Romeiros provenientes desde todos os cantos do cristianismo – espanhóis, italianos, polacos, ucranianos, alemães, sul e norte americanos – entregam-se à peregrinação a pé, a bicicleta ou a cavalo para viajarem até ao quilómetro “zero”, assinalado nas pedras da Praça do Obradoiro à porta da catedral em Santiago de Compostela.
Brigitte Lobisde, 74 anos, caminha acompanhada pelos três netos a rota portuguesa. Anos passados, o caminho principiou-se “à porta de casa” em Munique, quando se reformou. “É preciso estar no mundo, para ver o mundo” e Brigitte frequenta-o regularmente, nunca se dispensando a uma peregrinação anual: “Via da Prata, Caminho do Norte, São Salvador, Inglês ou Português a partir de Fátima”.
Múltiplas vias, despovoadas ou gentrificadas, guiam os devotos até às ossadas de Santiago Mayor – um dos 12 apóstolos de Cristo. E, Brigitte percorre-as desde os anos 90. Os netos apreenderam o exemplo da avó. Juviau, o mais velho, começou a trilhar aos seis. Amélie aos cinco perguntou-lhe como era ser-se peregrina. “Uma aventura diária pela qual devíamos ser gratos”. A definição soa à bem-aventurança do cristianismo. “Só se caminha a um ritmo humano”, esclarece Brigitte, acostumada a trilhar desde os anos 90, sem demonstrar receio pela alcunha – “parte pernas” – que os peregrinos impuseram ao Caminho Português da costa.
São milhares de quilómetros em cada perna, uma mochila, dois bastões e a companhia dos três netos. “Quero que entrem comigo em Santiago pelo menos uma vez”, desabafa, que os 74 anos já se revelam um desafio. As arfadas pausam a entrevista. “Sinto-me totalmente livre e aos meninos explico-lhes que devem tomar conta deste mundo”.

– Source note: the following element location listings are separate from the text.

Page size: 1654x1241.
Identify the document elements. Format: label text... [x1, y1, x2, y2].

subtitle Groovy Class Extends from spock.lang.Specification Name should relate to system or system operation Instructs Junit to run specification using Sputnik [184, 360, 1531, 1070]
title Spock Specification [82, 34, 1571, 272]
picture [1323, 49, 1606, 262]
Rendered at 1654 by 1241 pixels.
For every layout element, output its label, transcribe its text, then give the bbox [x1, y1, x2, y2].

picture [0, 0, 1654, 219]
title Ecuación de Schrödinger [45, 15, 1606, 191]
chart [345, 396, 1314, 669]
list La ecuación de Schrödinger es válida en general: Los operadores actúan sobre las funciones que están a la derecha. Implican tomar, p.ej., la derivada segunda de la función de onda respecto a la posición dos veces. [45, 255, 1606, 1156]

“Não sou muito religiosa”, diz a alemã, que os aventureiros são mais do que os padres a caminho para Santiago. Brigitte hospeda-se nos alojamentos privados por causa dos netos, pois os albergues públicos não aceitam reservas e só acomodam peregrinos pela ordem de chegada. As mochilas alinham-se à porta do albergue, para que os caminhantes reservem as suas camas antes que o alberguista abra a receção. Os dormitórios municipais custam menos do que dez euros por noite. Por vezes o cheiro é intenso. As mochilas só carregam o essencial: três mudas de roupas.

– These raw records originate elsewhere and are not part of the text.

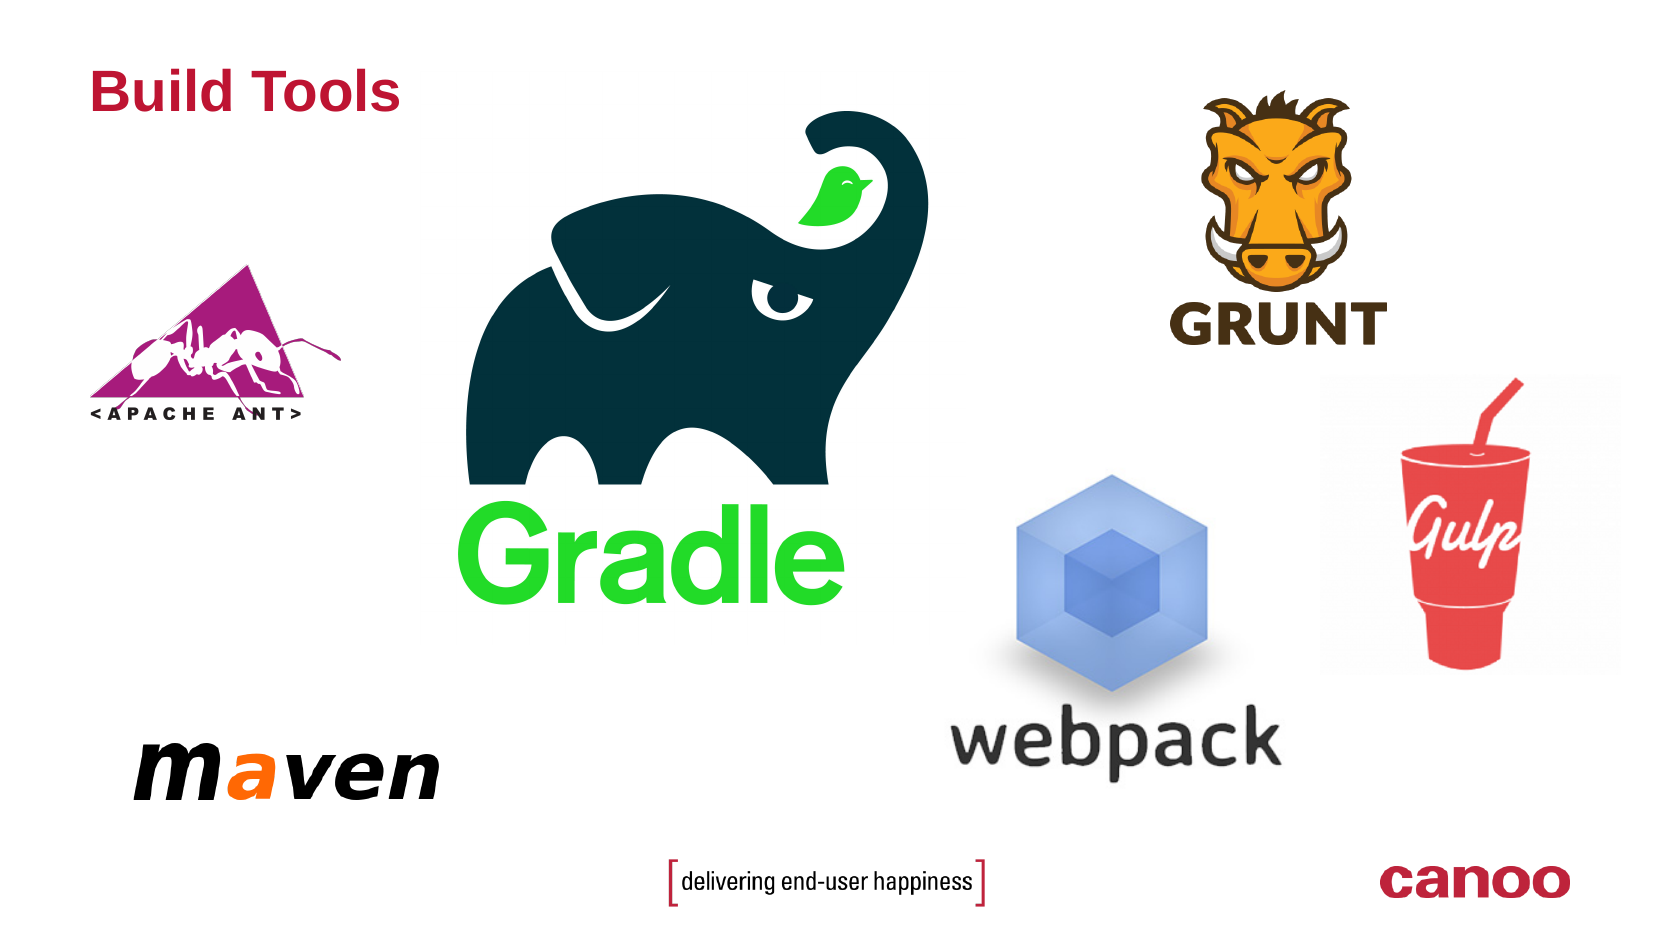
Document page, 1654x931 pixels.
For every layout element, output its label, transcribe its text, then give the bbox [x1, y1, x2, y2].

title Build Tools [75, 45, 1591, 136]
picture [420, 71, 1621, 796]
picture [1380, 866, 1570, 898]
picture [662, 855, 991, 910]
picture [1170, 90, 1387, 346]
picture [48, 719, 511, 826]
picture [90, 264, 341, 421]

As botas permanecem no exterior e os albergues encerram à noite. António Devesa, 52 anos, prolonga o horário de encerramento. Peregrino experiente, ex-presidente do Espaço Jacobeu em Portugal, voluntário durante o verão no alojamento municipal de Pontevedra. Irrita-se, com “a quantidade de turistas disfarçados de peregrinos”. “O caminho está a abarrotar”, afirma Devesa, que sentiu o poder transformador da peregrinação. “O caminho primitivo limpou-me tudo”, refere-se aqueles pesos imateriais que não cabem na mochila. “A vida melhorou, aproximando-a Deus, encontrei a paz, o equilíbrio e a felicidade”, afirma.

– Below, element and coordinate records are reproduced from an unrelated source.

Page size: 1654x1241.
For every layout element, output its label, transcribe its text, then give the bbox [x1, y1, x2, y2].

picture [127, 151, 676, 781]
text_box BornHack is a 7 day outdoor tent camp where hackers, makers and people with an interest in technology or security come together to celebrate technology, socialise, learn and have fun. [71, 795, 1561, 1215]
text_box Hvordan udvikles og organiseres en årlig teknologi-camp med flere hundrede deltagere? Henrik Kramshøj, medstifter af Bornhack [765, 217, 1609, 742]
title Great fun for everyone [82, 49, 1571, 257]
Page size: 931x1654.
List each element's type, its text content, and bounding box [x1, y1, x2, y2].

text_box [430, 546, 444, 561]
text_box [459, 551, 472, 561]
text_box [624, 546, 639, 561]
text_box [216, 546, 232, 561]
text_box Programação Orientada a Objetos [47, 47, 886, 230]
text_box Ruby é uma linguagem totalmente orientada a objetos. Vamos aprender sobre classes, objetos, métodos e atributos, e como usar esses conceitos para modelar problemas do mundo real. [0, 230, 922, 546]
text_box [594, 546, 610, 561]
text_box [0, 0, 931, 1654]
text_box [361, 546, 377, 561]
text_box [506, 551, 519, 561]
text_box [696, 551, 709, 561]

António Devesa percorreu todas as rotas convencionais para Compostela. Insaciado sacrifica-se pelas vias de Cristo: “Gosto de caminhar em Itália”. A austeridade e a autossuficiência como libertação para as vicissitudes da rotina. Cerca de uma centena de peregrinos cabem no albergue municipal de Pontevedra. Devesa solicita a credencial a cada um deles, para se certificar que os quilómetros são percorridos a pé, sobre duas rodas ou a trote. Caso haja demasiada gente para se hospedar, António opta pelo bem-estar dos caminhantes e encaminha os ciclistas para um gimnodesportivo.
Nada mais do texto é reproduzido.